PREPARAZIONE IN 12 FACILI PASSAGGI
1. Riscaldare a fuoco basso l’olio nella paellera. E’ la padella tipica per cucinare la paella; va dai 20 centimetri ai 60 e oltre, veri “monstre” che di solito si utilizzano nelle feste patronali o nelle fiere.
2. Rosolare il pollo e il coniglio per circa 5 minuti.
3. Aggiungere la verdura lavata e tagliata a pezzi, i fagioli piatti e il pomodoro; è anche il momento di mettere i carciofi se si desidera aggiungerli. Cuocere alcuni minuti fino ad ottenere un soffritto omogeneo.
4. Aggiungere il peperoncino e cuocere a fuoco molto basso per un minuto, poi versare l’acqua.
5. Aggiungere lo zafferano, il garrofó e il sale a piacere.
6. Alzare il fuoco e lasciar bollire per circa 15 minuti.
7. Aggiungere le lumache o l’anatra, se si desidera.
8. Distribuire il riso su tutta la padella.
9. Lasciar bollire altri 15 minuti e provare il brodo. Aggiungere sale se necessario.
10. Gli ultimi 7-8 minuti aggiungere il rosmarino, lasciarlo in infusione circa 5 minuti e poi toglierlo.
11. La paella sarà pronta quando l’acqua sarà evaporata, senza che sia completamente secca.

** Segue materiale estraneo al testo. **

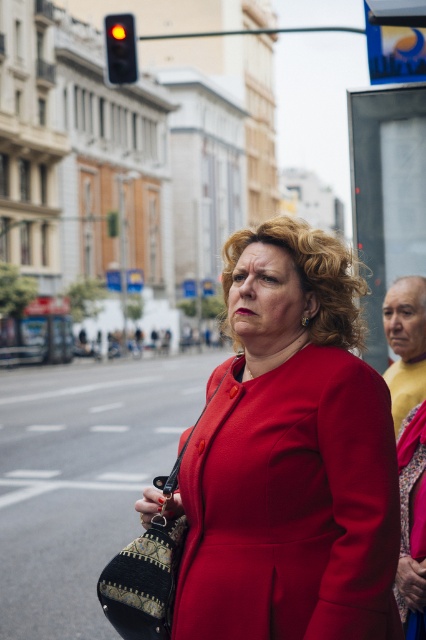
Does matte red coat at center come in front of smooth yellow shirt at right?

Yes.

Is matte red coat at center thinner than smooth yellow shirt at right?

No, matte red coat at center is not thinner than smooth yellow shirt at right.

Is point (264, 406) farther from camera compared to point (400, 280)?

No, it is in front of (400, 280).

Identify the location of matte red coat at center. This screenshot has height=640, width=426. (290, 506).

Is point (247, 426) more distant than point (411, 627)?

No, (247, 426) is in front of (411, 627).

Find the location of a particular element. The width and height of the screenshot is (426, 640). matte red coat at center is located at coordinates point(290,506).

Can you confirm if velvet red dress at center is taller than red glass traffic light at upper left?

Yes.

Which of these two, velvet red dress at center or red glass traffic light at upper left, stands shorter?

With less height is red glass traffic light at upper left.

What do you see at coordinates (411, 524) in the screenshot?
I see `velvet red dress at center` at bounding box center [411, 524].

Where is `velvet red dress at center`? velvet red dress at center is located at coordinates click(411, 524).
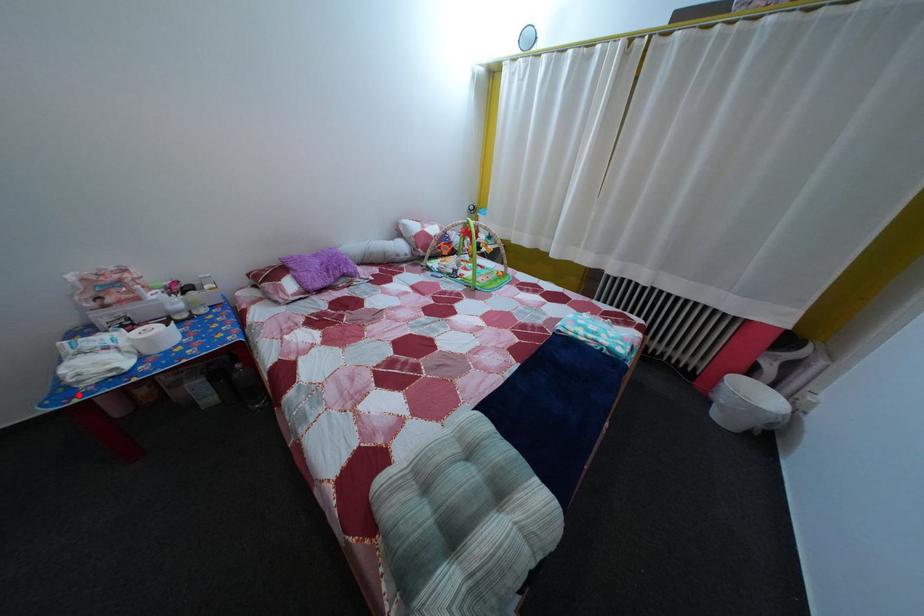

12. Affinché si formi il ‘socarrat’ (abbrustolito) sul fondo della padella, cuocere ancora qualche minuto a fuoco basso.
A questo punto la paella è pronta. Si usa servirla portando direttamente la paellera in tavola. I valenciani poi, nelle occasioni più conviviali e meno formali, la mangiano direttamente dalla padella, con un cucchiaio di legno. Alcune consigli: il riso non deve mai superare i 2 cm di altezza, esclusi gli ingredienti. Il brodo deve essere il doppio della quantità di riso. Che si gira per i primi minuti sopra la fiamma alta e poi non si tocca più, così da creare uno strato bruciacchiato e croccante che, per gli intenditori, vale tutto il resto del piatto. Poi il riposo: prima di servirla devono passare 5-10 minuti lontano dal fuoco, in modo che il riso assorba tutto il brodo pur restando morbido.